Question. Has there been any research done on individual responses to psychotropics as a predictor of their underlying neurochemistry? For example, when an individual is given Prozac and experiences extreme fatigue, can we use this information in a clinically relevant way? I’d appreciate your comments on this issue as well.
Answer. I am not aware of any published research on this intriguing question, as you have phrased it, but perhaps I can point you in a useful direction. If we come at the question from the opposite direction (i.e., can an individual’s underlying neurochemistry predict response to psychotropics?) there is some affirmative evidence. For example, in the Journal of Affective Disorders, 1990, vol. 18, pp. 59-66, Moller et al. found that major depressed subjects with lower L-tryptophan (an amino acid building block of serotonin, a neurotransmitter) in their blood had a better response to serotonergic antidepressants (e.g., paroxetine) than did depressed subjects with higher tryptophan levels.
This suggests that serotonergic antidepressants may be compensating for an underlying deficit of serotonin in some patients. In the 1970s and 80s, a lot of research was aimed at measuring urinary metabolites of neurotransmitters and correlating those results with response to either noradrenegic or serotonergic agents. But this research hasn’t yielded clinically useful data, perhaps because antidepressants affect so many neurotransmitters, even when they are supposed to be selective.
Can we make inferences about underlying neurochemistry from a patient’s response to a medication? Only in a very limited sense. For example, a calming response to a normally stimulating drug (such as amphetamine) may point to a diagnosis of attention-deficit/hyperactivity disorder, which in turn may tell us something about the patient’s brain structure and function. For example, it turns out that some brain regions normally involved in suppressing aggressive behaviors and maintaining attention may actually be underactive in ADHD, the individual is thus disinhibited. Stimulants may activate those brain regions (e.g., the frontal lobes), allowing them to regain their normal function. Conversely, an aggressive/disinhibited response to, say, a benzodiazepine may suggest underlying structural brain damage.

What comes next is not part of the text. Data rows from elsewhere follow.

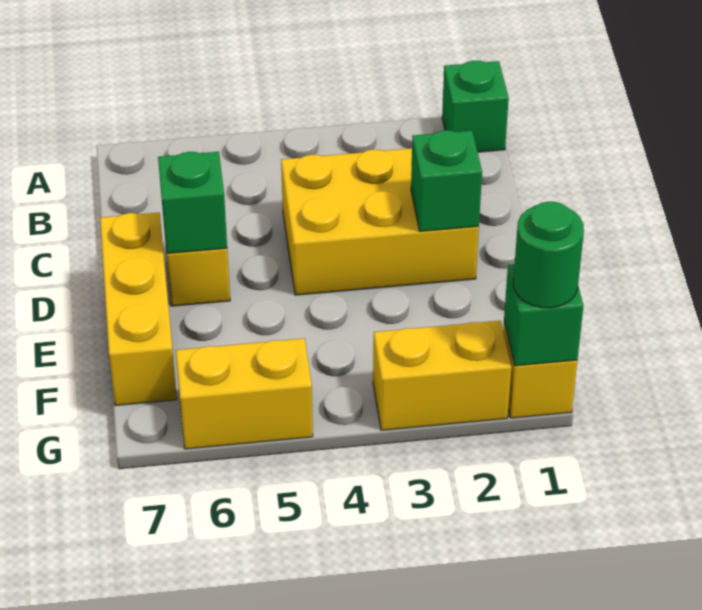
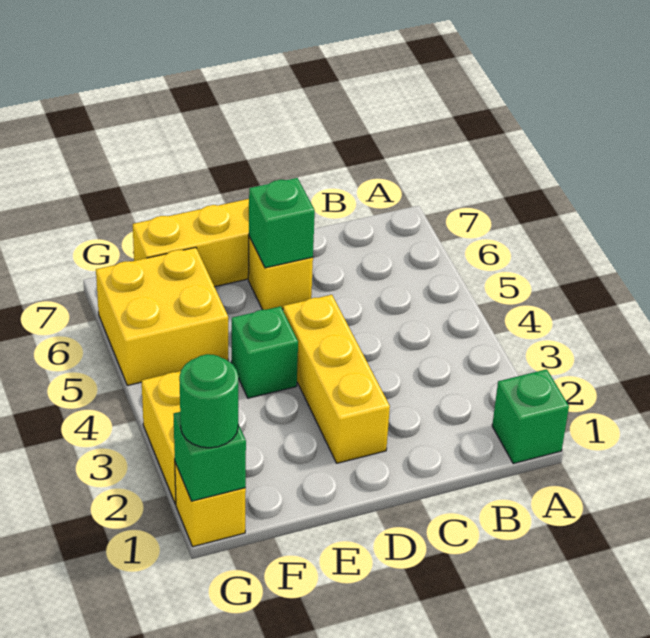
yellow 2x3 brick [281,148,479,295] -> yellow 1x3 brick [283,295,390,463]
green 1x1 brick [411,130,482,231] -> green 1x1 brick moved to [232,306,298,398]
yellow 1x2 brick [176,338,313,449] -> yellow 2x2 brick [96,247,228,385]

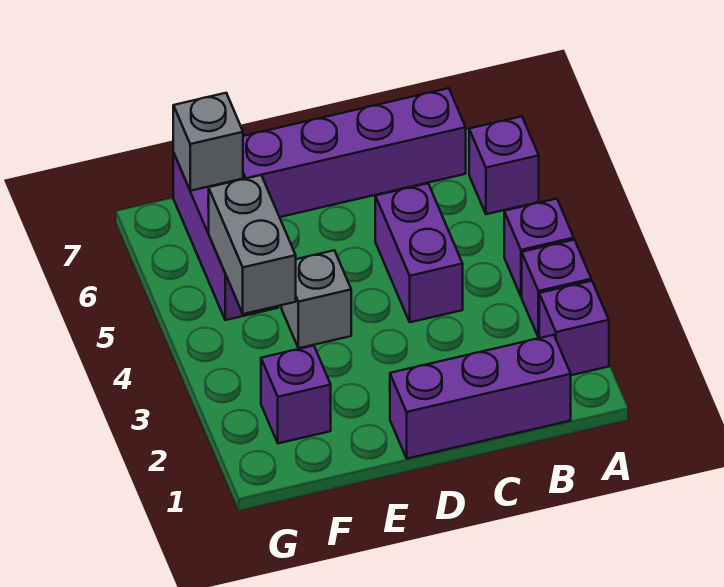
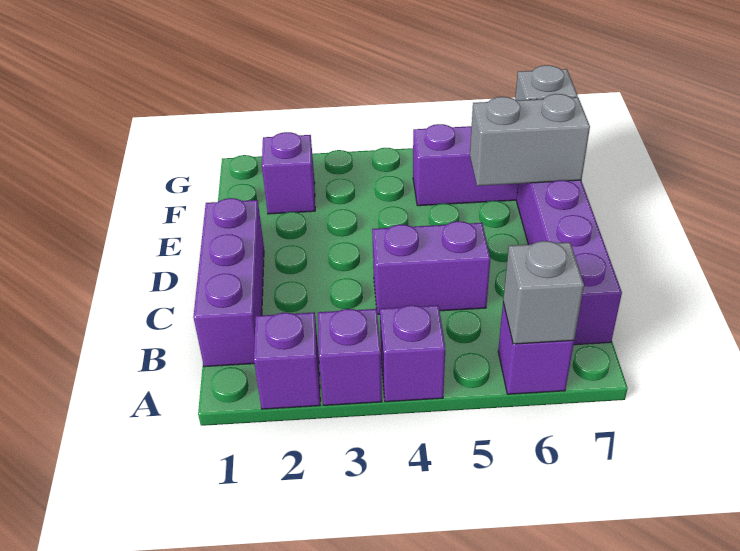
grey 1x1 brick [282,250,351,348] -> grey 1x1 brick moved to [503,241,584,344]
grey 1x2 brick [208,175,296,314] -> grey 1x2 brick moved to [470,94,590,186]

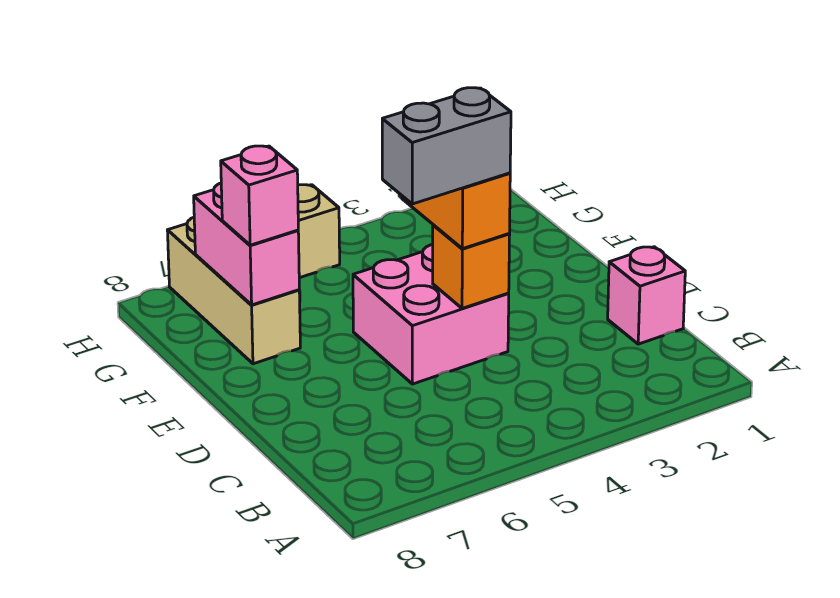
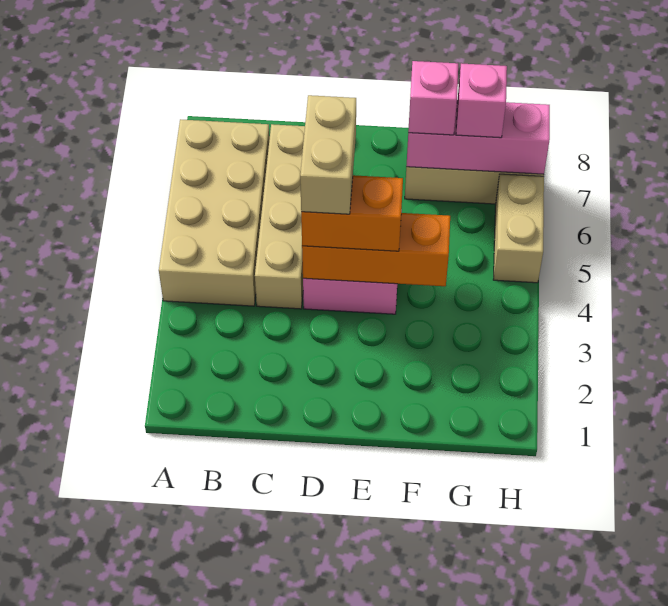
none -> tan 2x4 brick [159,119,270,306]
pink 1x1 brick [608,247,685,344] -> pink 1x1 brick moved to [456,63,507,138]
none -> tan 1x4 brick [255,124,305,309]
orange 1x1 brick [433,225,510,308] -> orange 1x3 brick [302,213,450,286]
grey 1x2 brick [382,88,511,204] -> tan 1x2 brick [300,95,356,214]
pink 1x2 brick [194,183,299,305] -> pink 1x3 brick [406,100,550,174]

In a few other areas, response to a psychotropic may tell us something about diagnosis and underlying neurochemistry. For example, some modest evidence indicates that depressed patients who respond well to MAOIs may have low levels of a neuromodulator called PEA (phenylethylamine) and that these individuals tend to have so-called atypical depression (overeating, hypersomnia, mood worse in p.m.). Years ago, M. Liebowitz and D. Klein observed that these same patients often binge eat on chocolate – which contains high levels of PEA! So, perhaps we do have a kind of naturalistic probe, if you believe these data!